I have a liberal arts major at a large-public university and have a minor in
computer science. My offer at a large bank was the best offer I got and I got
placed in an operation/support role. I have been in my current role for over
two years and this is my first "real job" outside of college.

Even though it is not Google/Microsoft/Amazon, I am extremely happy in the
position I am in. The first two years were difficult and it is not the type of
role I want to do for the rest of my life, but working at the bank had some
benefits. I get paid overtime hours and get to work remotely whenever I want.
If I had a family or significant other I would be miserable. Recently there
has been a mass exodus and layoffs in our team (due to a "location strategy").
I am able to do the work that used to take 4-5 people and there is only one
other person in the Western Hemisphere that does my job.

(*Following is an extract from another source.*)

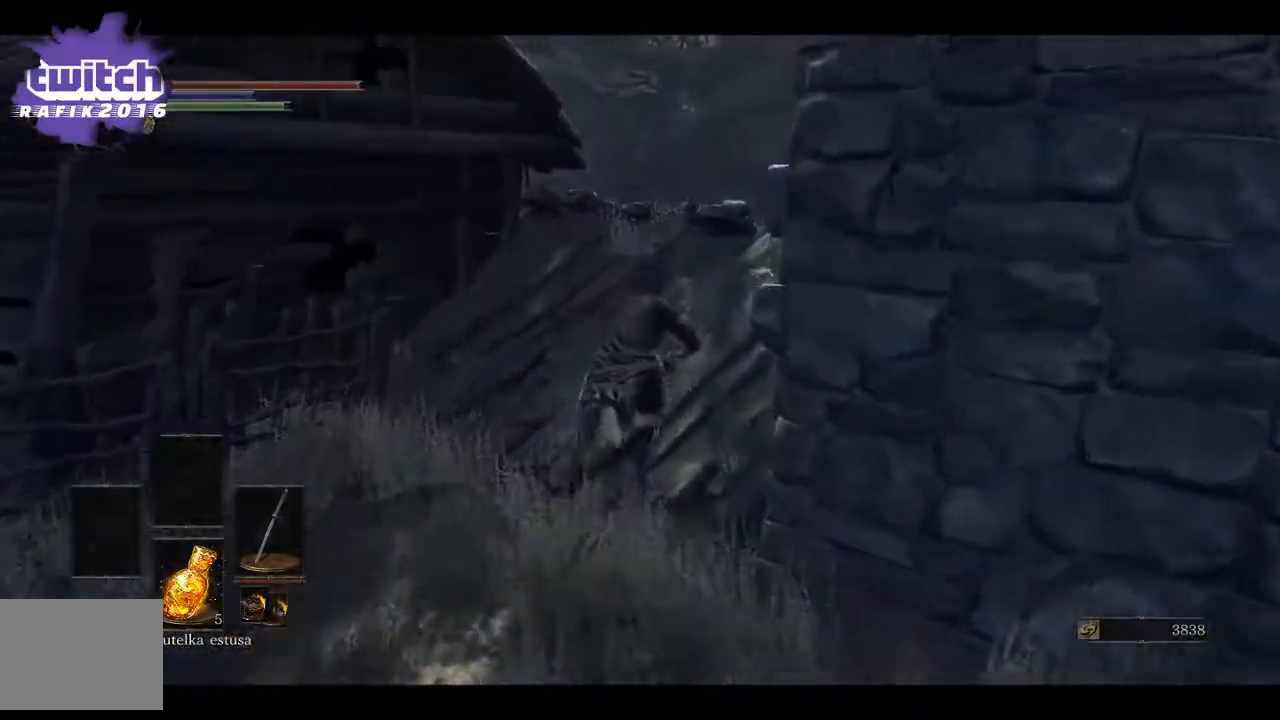
{"buttons": [], "left_stick": "up", "right_stick": "down-left", "events": [[233, "B", "up"], [483, "right_stick", "down-left"]]}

I support what the bank calls a "critical application". There's very high
probability that your money has moved through this application. There has been
a lot of work for me to do and have been given flexibility because I work hard
and get the job done. I get paid overtime (100 hours of overtime this past
month). Even though I am happy at the moment, I know my current role is
unsustainable and I intend on moving to another team within the bank or
externally (at the end of the year where I will probably lose my overtime
eligibility).

Our company provides services for self-learning (which usually costs hundreds
of dollars a year) and bi-annual hackathons which gives me an outlet for
actually programming. A project I worked on in one of these hackathons got
patented recently. I live in a major US city which has two major hackerspaces
and a plethora of jobs and career networking events/MeetUps. Since I am doing
so much overtime, I make more than my salary capped associates and application
developers (who are my age) and my mortgage will be paid off by the end of
this year. I think my next career move will be in application development with
one of the many teams I support at the moment or move into consulting.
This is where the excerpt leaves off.